The problem that gave rise to the new classification is one we all (old enough to have learned these things under the old system) encountered in our first introduction to the classified world of living things. It came with the in-between organisms, those with characteristics of both plants and animals but not clearly one or the other. (This is an illustration of the general problem with the human propensity to divide everything into either/or, but I will resist that digression for today.) What to call them? Where to put them? Sharing motility with animals and sometimes chlorophyll with plants--in short, being a little bit country and a little bit pop--they now have their own kingdom in the new domain. They are protists, neighbors in our new joint domain.

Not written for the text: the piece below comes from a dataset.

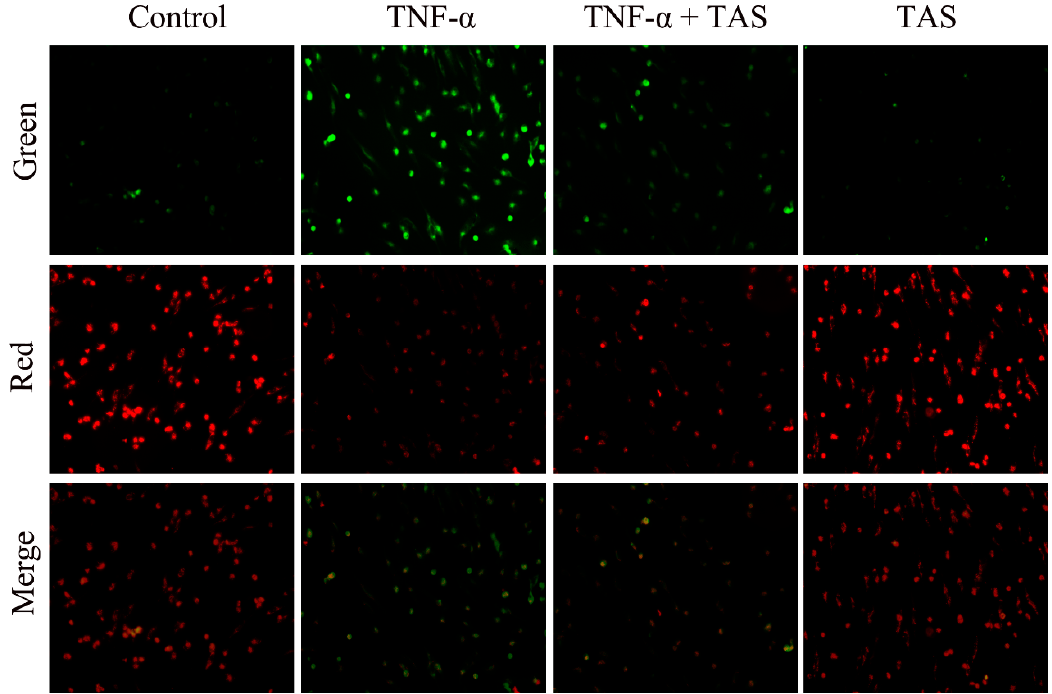
Figure 2. TAS restored mitochondrial transmembrane potential. HUVECs were preincubated with TAS (5 μ g/mL) for 2 h, followed by treatment with TNF- α (50 ng/mL) for 24 h. Mitochondrial membrane potential was determined with JC-1 staining, which was observed using a fluorescence microscope. Image of fluorescence microscope on mitochondrial membrane potential (MMP) was obtained with 200 X of magnification.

Back to eukaryota, the domain at large. That name, from a couple of Greek words, is variously given in English, depending where you look for the answer, as “true kernel” or “true nucleus.” Since one authority gave the second word, charmingly, as “nuts,” I have decided to think of the domain as “good nuts.” The other guys, those without the good nuts (actually, they are without nuts or kernels at all), take in bacteria and viruses and such.
Often resistant to change, I find I like this new, expanded neighborhood. As one of my graduate school ethics professors said, as we moved from consideration of human rights narrowly described through broader civil rights and equality for women to animal rights, “Let ‘em all in!” The only problem is that it plays havoc with the classification I memorized back in freshman year of high school. That’s okay. I can adjust.